India, which has fought two of three wars with Pakistan over Kashmir since 1947, has responded to Islamabad's overtures and has set in motion steps to resolve the ownership row over the divided Himalayan state.
"If our border dispute is a thorn in Sino-Indian ties then India-Pakistan relations are also an impediment in the way of restoring close ties with our largest neighbour," the Indian official said.
India accuses China of occupying 38,000 square kilometres (14,672 square miles) of territory in northwestern Kashmir while Beijing lays claim to 90,000 square kilometres (34,749 square miles) of land in India's Arunachal Pradesh state.

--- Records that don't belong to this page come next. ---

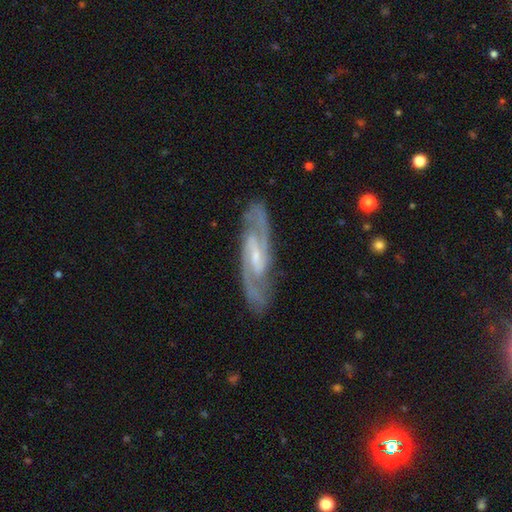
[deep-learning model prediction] Morphology: type=featured or disk (90%); edge-on=no (90%); bar=weak (46%); spiral arms=yes (98%); winding=medium (56%); arm count=2 (90%); bulge=small (64%); merging=none (84%).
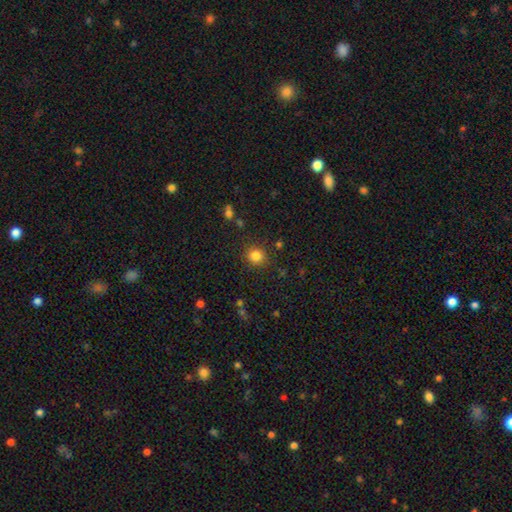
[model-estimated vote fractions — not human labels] smooth_or_featured: smooth (p=0.83) [alt: star or artifact p=0.12]
how_rounded: round (p=0.87) [alt: in between p=0.12]
merging: none (p=0.86) [alt: minor disturbance p=0.08]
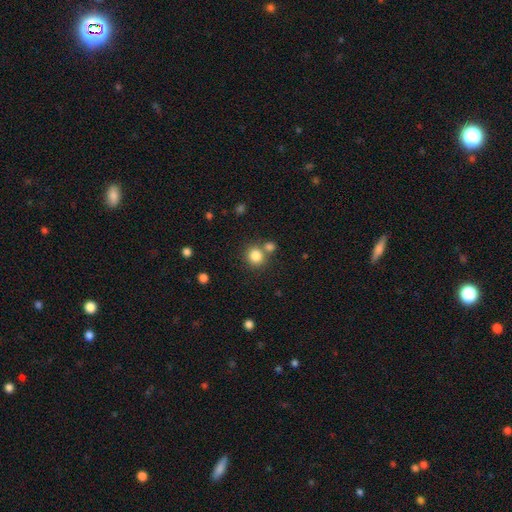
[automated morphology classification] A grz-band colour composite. It shows a smooth galaxy with no disk features (83%) that is round (88%). Merging: none (67%).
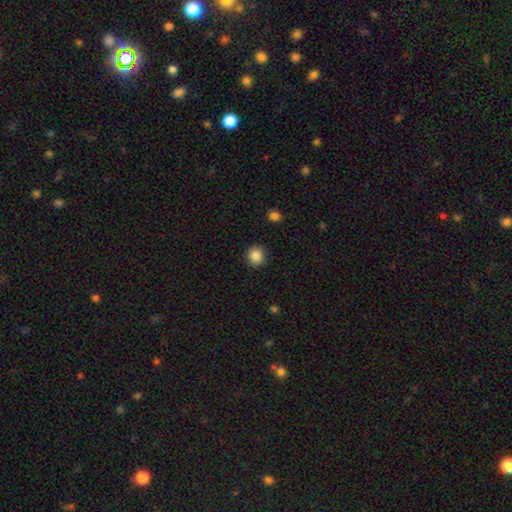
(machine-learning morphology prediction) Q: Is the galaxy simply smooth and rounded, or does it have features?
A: smooth — 87%.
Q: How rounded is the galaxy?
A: round — 85%.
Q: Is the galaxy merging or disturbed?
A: none — 91%.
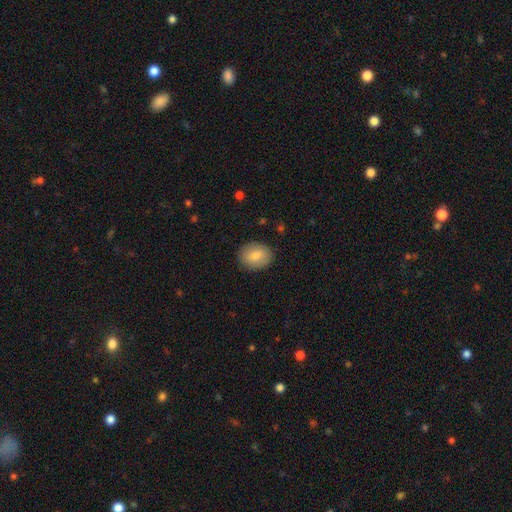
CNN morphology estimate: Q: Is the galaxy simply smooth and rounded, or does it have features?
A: smooth — 82%.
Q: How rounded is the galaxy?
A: in between — 60%.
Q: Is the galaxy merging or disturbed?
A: none — 87%.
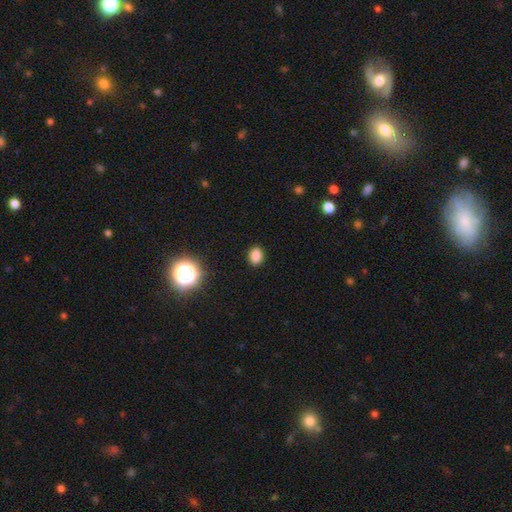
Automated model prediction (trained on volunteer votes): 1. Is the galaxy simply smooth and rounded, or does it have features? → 83% smooth, 13% star or artifact, 4% featured or disk.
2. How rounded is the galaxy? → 65% in between, 33% round, 1% cigar-shaped.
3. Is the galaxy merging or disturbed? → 88% none, 8% minor disturbance, 2% major disturbance, 1% merger.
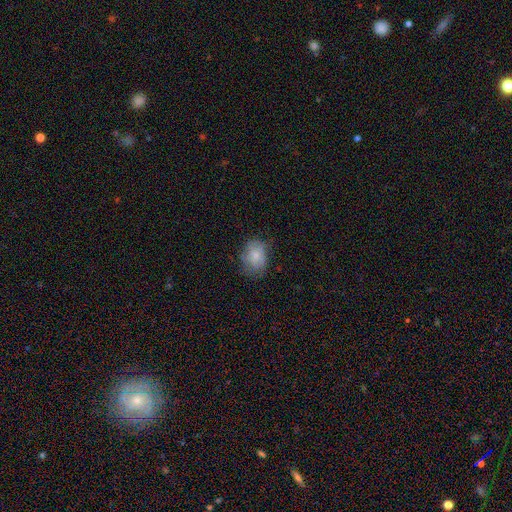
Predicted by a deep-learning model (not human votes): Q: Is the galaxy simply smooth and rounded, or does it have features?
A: smooth — 69%.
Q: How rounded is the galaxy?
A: in between — 59%.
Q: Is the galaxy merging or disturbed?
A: none — 55%.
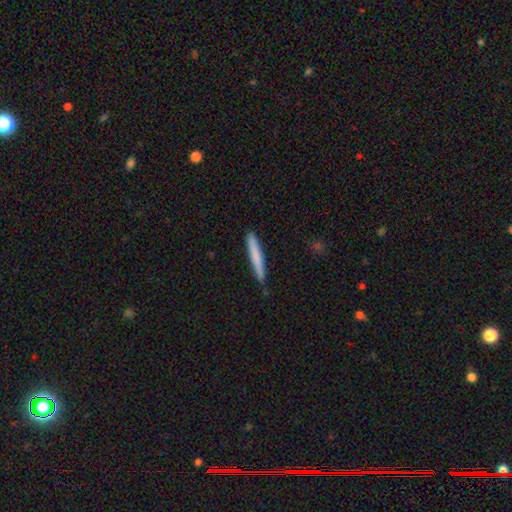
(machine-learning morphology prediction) Overall: smooth (75%). How rounded: cigar-shaped (96%). Merging: none (88%).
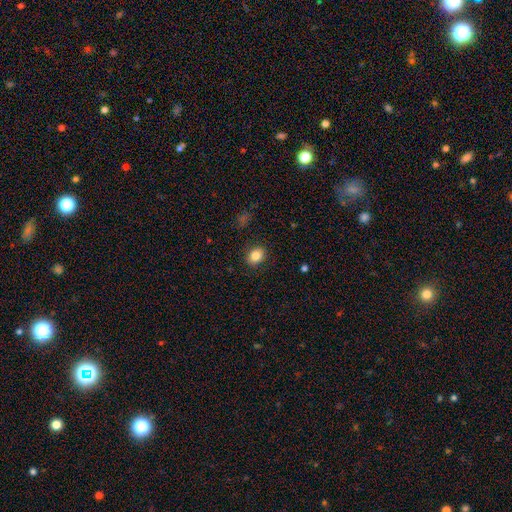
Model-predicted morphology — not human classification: smooth_or_featured: smooth (p=0.85) [alt: star or artifact p=0.09]
how_rounded: in between (p=0.56) [alt: round p=0.43]
merging: none (p=0.88) [alt: minor disturbance p=0.08]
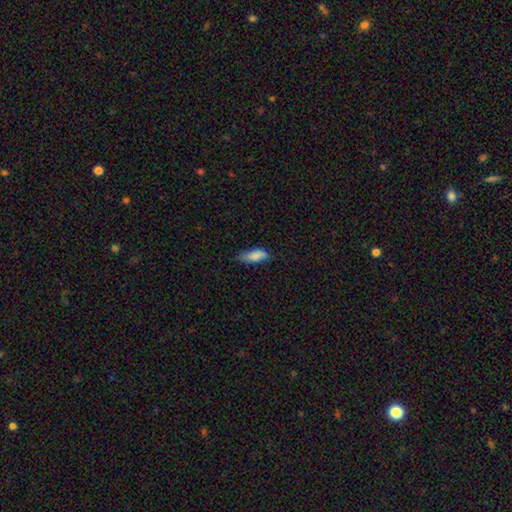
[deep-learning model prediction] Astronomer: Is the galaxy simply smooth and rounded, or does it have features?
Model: smooth — 81%.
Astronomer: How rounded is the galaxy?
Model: in between — 63%.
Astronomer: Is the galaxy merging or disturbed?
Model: none — 59%.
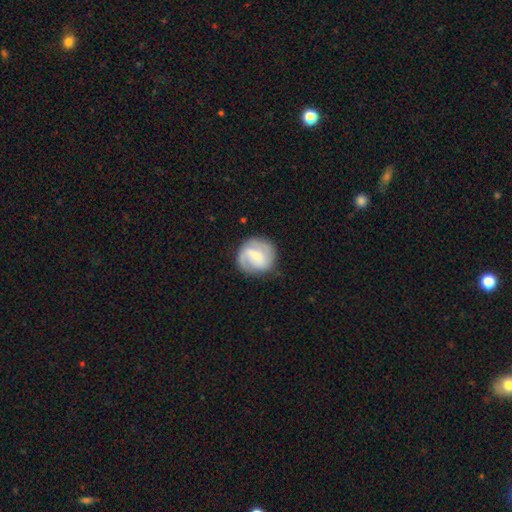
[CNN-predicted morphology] smooth-or-featured: featured or disk: 65% | smooth: 29% | star or artifact: 6%
  disk-edge-on: no: 98% | yes: 2%
    bar: weak: 50% | no: 28% | strong: 22%
    has-spiral-arms: yes: 86% | no: 14%
      spiral-winding: medium: 43% | tight: 34% | loose: 23%
      spiral-arm-count: 2: 67% | can't tell: 16% | 1: 7% | 3: 6% | 4: 2% | more than 4: 2%
    bulge-size: small: 60% | moderate: 32% | none: 4% | large: 3% | dominant: 1%
  merging: none: 77% | minor disturbance: 15% | major disturbance: 7% | merger: 1%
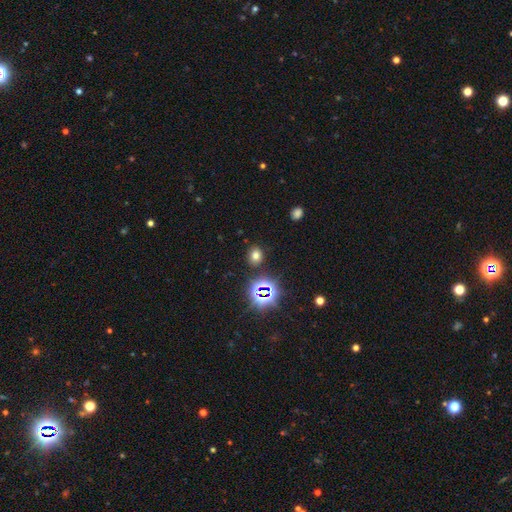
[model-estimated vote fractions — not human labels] smooth_or_featured: smooth (p=0.65) [alt: star or artifact p=0.27]
how_rounded: round (p=0.66) [alt: in between p=0.33]
merging: none (p=0.87) [alt: minor disturbance p=0.08]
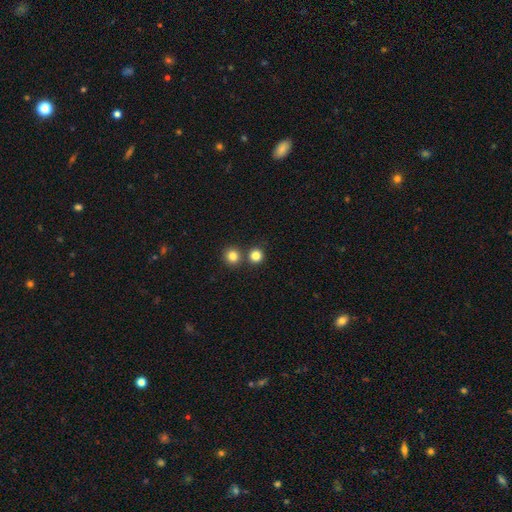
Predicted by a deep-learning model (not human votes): Smooth or featured? Predicted: smooth (p=0.82). How rounded? Predicted: round (p=0.92). Merging? Predicted: none (p=0.75).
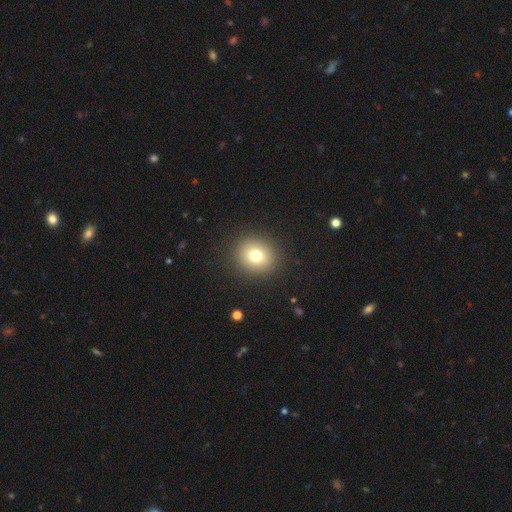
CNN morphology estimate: This is likely a smooth galaxy (76%). How rounded: clearly round (83%). Merging: clearly none (91%).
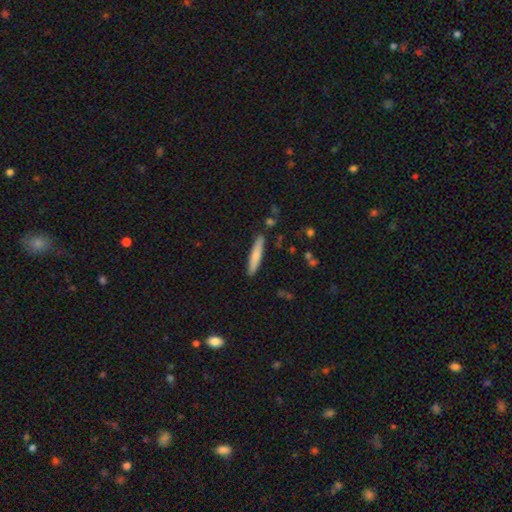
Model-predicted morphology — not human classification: Smooth or featured: smooth — 74% (featured or disk — 20%)
How rounded: cigar-shaped — 89% (in between — 9%)
Merging: none — 87% (minor disturbance — 9%)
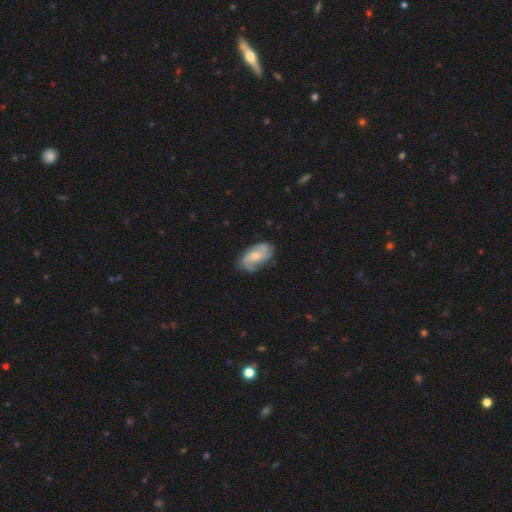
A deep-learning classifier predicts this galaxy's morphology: A featured or disk galaxy (72%) with no bar (61%), 2 (62%) medium (47%) spiral arms (94%) and a moderate central bulge (47%). Merging: none (73%).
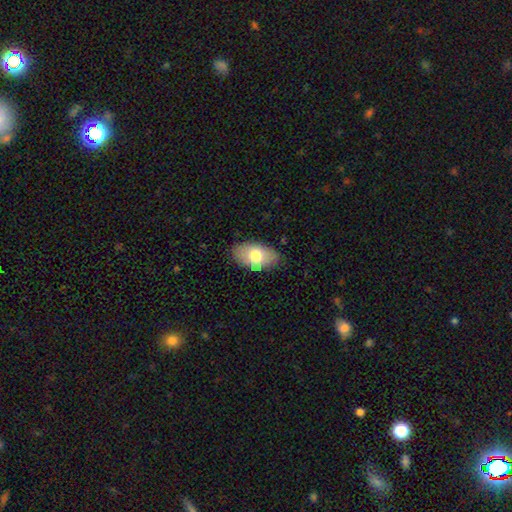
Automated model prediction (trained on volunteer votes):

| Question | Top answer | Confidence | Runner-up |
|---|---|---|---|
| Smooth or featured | smooth | 74% | featured or disk (19%) |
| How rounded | in between | 93% | round (5%) |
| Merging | none | 80% | minor disturbance (16%) |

Officials from the two sides have met 15 times since the 1980s in a bid to convert a line of control across the disputed territory into a formal border, the talks resulting in an exchange of maps but, more importantly, a cessation of military hostilities since 1996.
Sujit Dutta, an Indian expert on China, said the US-led war in Iraq, globalisation of markets and regional issues have begun to tell on the nerves of the leaderships in the world's two most populous nations.
"The whole relation is now being shaped by new factors as both are engaged in modernisation, worried by external security and the global situation," said Dutta.
"And finally there is this factor that the United States has emerged as the most powerful state. Sino-Indian relationships are being determined and driven by many of these factors," he added.
Dutta said that since China and India recognised that their border row as well as the normalisation of India-Pakistan relations were "complex and long-drawn," the two sides would have to step past them and start afresh.